Step 5 — First Cluster Create Attempt (Expected Failure)
cluster -s 192.168.1.22 create
Error:
Cannot create one node backup cluster as not enough boot ssds are present
Meaning: The CVM only sees one disk.
Step 6 — Confirm Disk Visibility on the CVM
lsblk
Only one disk appears → this is the problem.
Step 7 — Fix Disk Presentation (Correct Way)
Inspect Disk Mapping (AHV Host)
virsh domblklist NTNX-<id>-A-CVM
Bad example:
sda /dev/sdb
vdb /dev/sdb
vdc /dev/sdc
Clean Up Duplicate Mappings
virsh detach-disk NTNX-<id>-A-CVM vdb --persistent
virsh detach-disk NTNX-<id>-A-CVM vdc --persistent
Verify clean state:
virsh domblklist NTNX-<id>-A-CVM
Attach Second Disk via XML
cat > /root/cvm-disk-sdc.xml <<'EOF'
<disk type='block' device='disk'>
<driver name='qemu' type='raw'/>
<source dev='/dev/sdc'/>
<target dev='sdb' bus='scsi'/>
</disk>
EOF
virsh attach-device NTNX-<id>-A-CVM /root/cvm-disk-sdc.xml --persistent
Reboot CVM:
virsh reboot NTNX-<id>-A-CVM
Verify from CVM:
lsblk
Step 8 — Create the Cluster (Success Path)

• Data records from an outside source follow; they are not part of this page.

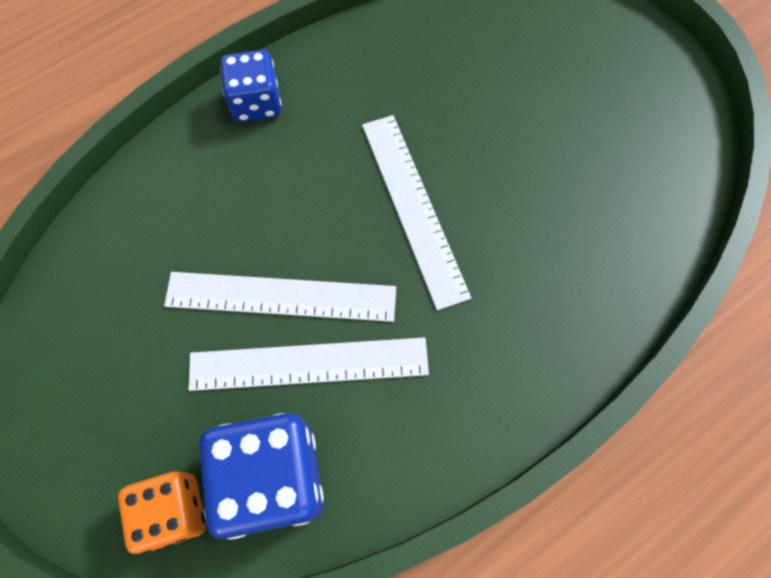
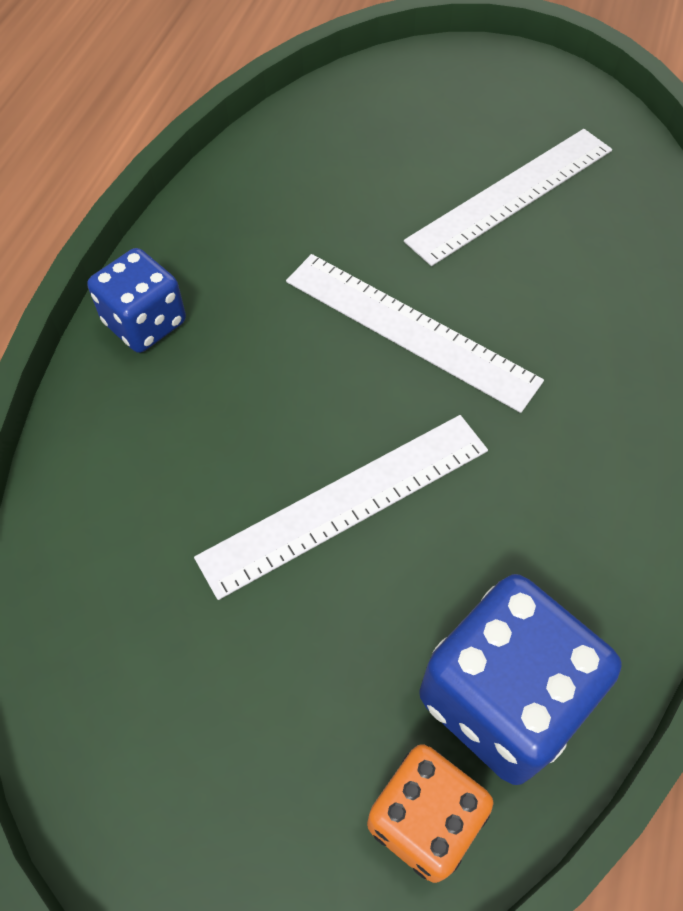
camera: 35 degrees left, 10 degrees down
white ruler [189,337,429,391] -> white ruler moved to [404,129,612,266]

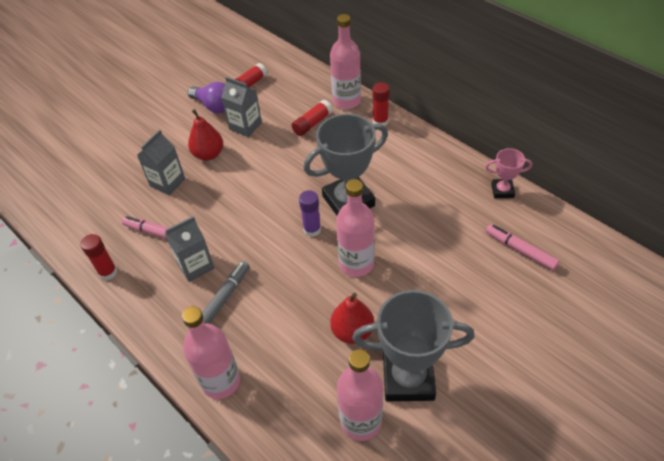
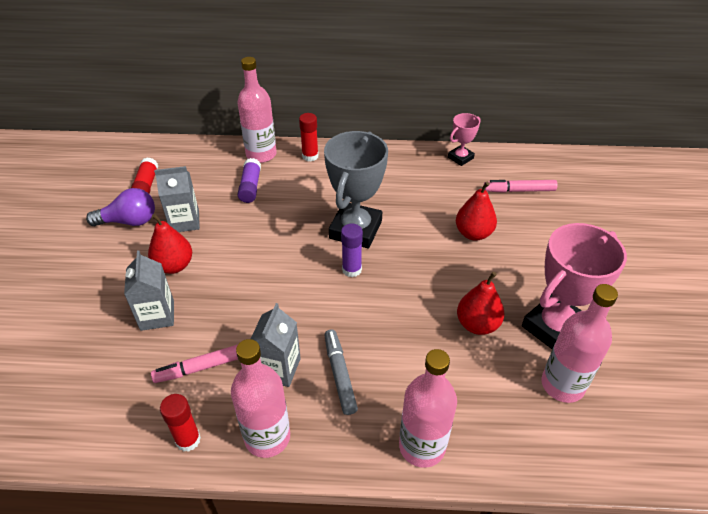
camera: 45 degrees left, 5 degrees down
red glue stick [292,100,332,136] -> purple glue stick [237,158,261,203]
pink bottle [336,179,375,277] -> pink bottle moved to [231,339,290,458]
grey trophy [352,290,475,401] -> pink trophy [522,223,627,349]
none -> red pear [456,182,497,241]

cluster -s 192.168.1.22 create
Ignore messages like:
Zeus is not ready yet, trying again in 5 seconds
Final output:
Running CE cluster post-create script
Success!
Step 9 — Verify Services
Be really patient here - it may take 15-20 minutes. Don’t just CTRL-C.
cluster status
Look for:
- ZeusLeader
- All major services UP
Step 10 — Open Prism
Open:
https://192.168.1.22:9440
Login as admin.
Expect:
- Data Resiliency: Critical (single-node = no replicas)

Final Screenshot

Final Takeaway
This lab teaches what slides don’t:
- AHV vs CVM boundaries matter
- Disk topology beats disk size
- Nutanix errors are protective
- Cluster creation failures are teaching moments
Breaking it — safely — is the fastest way to learn Nutanix.
Opinionated Take (Because Why Not)
Nutanix is not complicated.
It’s honest.
- If disks are wrong → cluster creation fails
- If resiliency isn’t possible → Prism tells you loudly
- If services aren’t ready → it waits
When Nutanix says “no,” it usually means:
“I could continue, but future-you would hate me.”
Final Word
Building CE taught me more than another training slide deck ever could.
The NCP exam isn’t testing memorization.
It’s testing whether you understand why Nutanix behaves the way it does.
Breaking it — safely — is the fastest way to get there.